Marc Kushner: Architecture as Branding

A well-designed building, believes Architzer co-founder and HWKN partner Marc Kushner, is an incredibly effective communications tool, uniquely equipped to bring value to a brand.

“It’s a big billboard in the marketplace,” the 2004 graduate of the Harvard Design School says.  “It speaks to users – for those who pass it, it enters into their visual life.”

He cites HWKN’s Uniqlo Cubes as a prime example.  Developed for a major Japanese retailer, they are pop-up stores that can be moved around an urban area, whose shelves become part of their walls. 

Once the cube is plopped onto its location, a section of its form slides open like a vault, inviting customers to come in, try on clothes and make their purchases.  At night, the cubes glow in the dark to make their presence known.  Their branding power is derived not just from form and glowing geometrical shape, but from the attention to detail in their material and construction.

“They’re made of aluminum,” he says.  “And how they came together is important – they weren’t screwed or bolted, but locked together like a jigsaw puzzle.” 

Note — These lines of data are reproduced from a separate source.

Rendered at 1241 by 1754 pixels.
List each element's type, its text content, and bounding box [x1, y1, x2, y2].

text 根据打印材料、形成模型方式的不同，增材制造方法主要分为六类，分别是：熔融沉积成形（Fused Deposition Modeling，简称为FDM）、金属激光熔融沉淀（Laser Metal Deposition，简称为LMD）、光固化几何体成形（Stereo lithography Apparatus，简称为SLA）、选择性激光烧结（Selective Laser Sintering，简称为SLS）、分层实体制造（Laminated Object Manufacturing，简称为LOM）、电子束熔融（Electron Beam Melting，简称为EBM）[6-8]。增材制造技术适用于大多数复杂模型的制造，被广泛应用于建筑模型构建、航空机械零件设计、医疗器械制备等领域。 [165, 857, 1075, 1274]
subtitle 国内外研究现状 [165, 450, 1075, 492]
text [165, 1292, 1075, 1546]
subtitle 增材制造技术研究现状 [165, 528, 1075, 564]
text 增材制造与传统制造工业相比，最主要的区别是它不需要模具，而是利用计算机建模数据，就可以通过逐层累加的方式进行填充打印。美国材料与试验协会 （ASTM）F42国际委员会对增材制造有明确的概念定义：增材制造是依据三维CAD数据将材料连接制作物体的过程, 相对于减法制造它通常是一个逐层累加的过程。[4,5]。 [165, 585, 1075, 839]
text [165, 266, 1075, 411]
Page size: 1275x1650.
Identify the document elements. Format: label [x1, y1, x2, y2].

Kushner believes in research-based solutions to architecture and branding.  He’s not necessarily interested in a stylistic approach to design, but in diagnosis and psychoanalysis to dig into what a client’s agenda might be. 

If that sounds more like an ad agency than an architecture firm, so be it.

“We’ve learned a lot from agencies,” he says.  “We’ve worked with Deutsch, Kirshenbaum and KKLD – they hired us to work for their clients with temporary event spaces for campaigns.”

Between Architizer and his firm’s very smart designs (they’ll debut their winning entry for MoMA’s P.S. 1 in July), Kushner demonstrates a self-evident savvy of latter-day brand management.